START Material provided
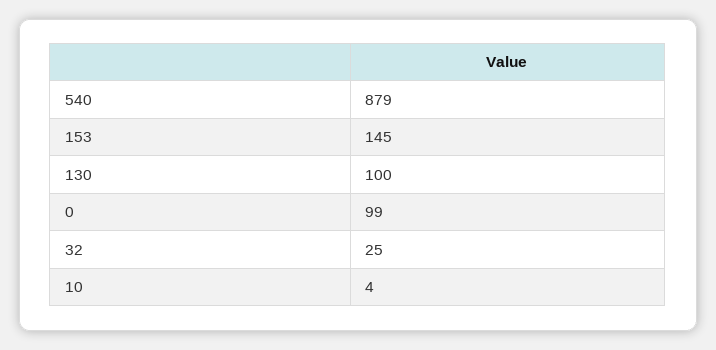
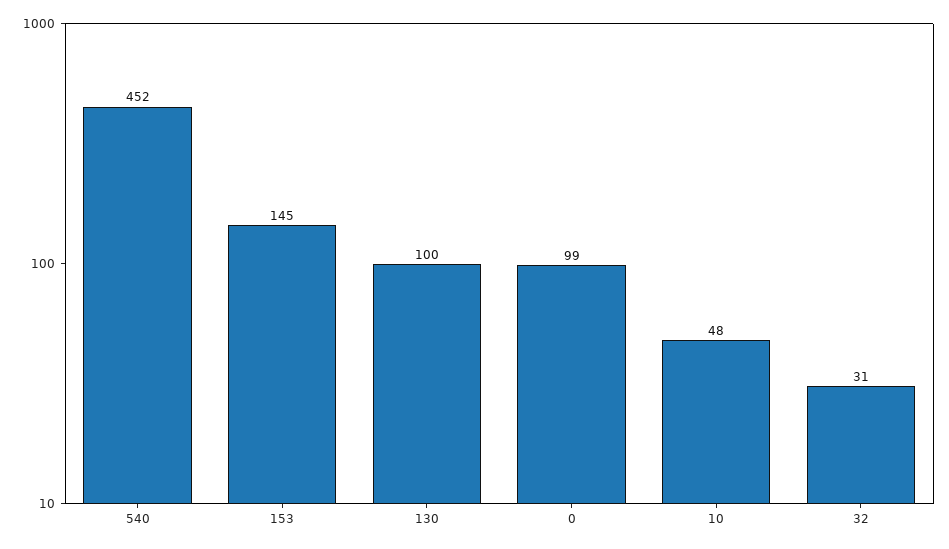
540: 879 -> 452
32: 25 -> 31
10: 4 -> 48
END Material provided
START Material provided
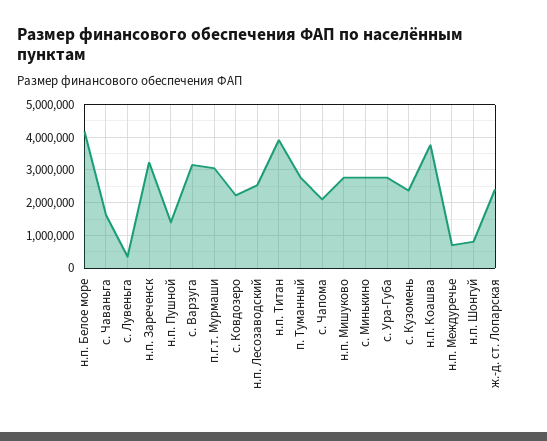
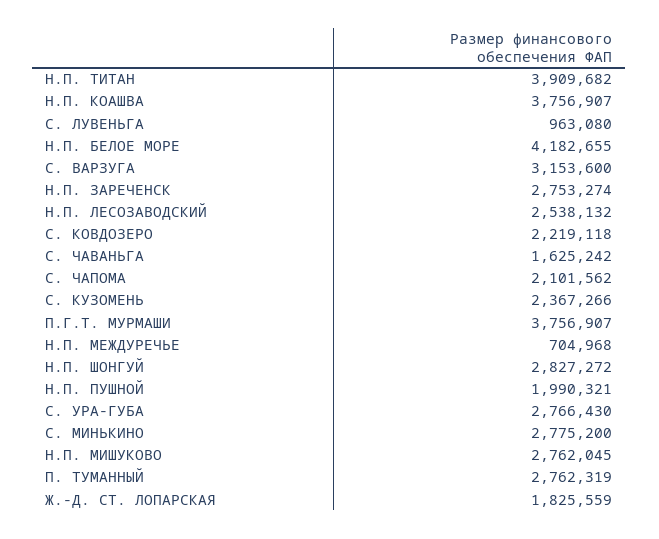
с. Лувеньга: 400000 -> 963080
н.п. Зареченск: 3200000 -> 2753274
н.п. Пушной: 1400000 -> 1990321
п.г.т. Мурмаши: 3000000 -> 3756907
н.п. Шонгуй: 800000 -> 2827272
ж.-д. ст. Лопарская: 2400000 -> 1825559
END Material provided
■ **Your instructions**: Above are the records. Print exactly, and only, the lines from the line with "н.п. Пушной: 1400000 -> 1990321" to the line with "ж.-д. ст. Лопарская: 2400000 -> 1825559", both inclusive.

■ **Task result**:
н.п. Пушной: 1400000 -> 1990321
п.г.т. Мурмаши: 3000000 -> 3756907
н.п. Шонгуй: 800000 -> 2827272
ж.-д. ст. Лопарская: 2400000 -> 1825559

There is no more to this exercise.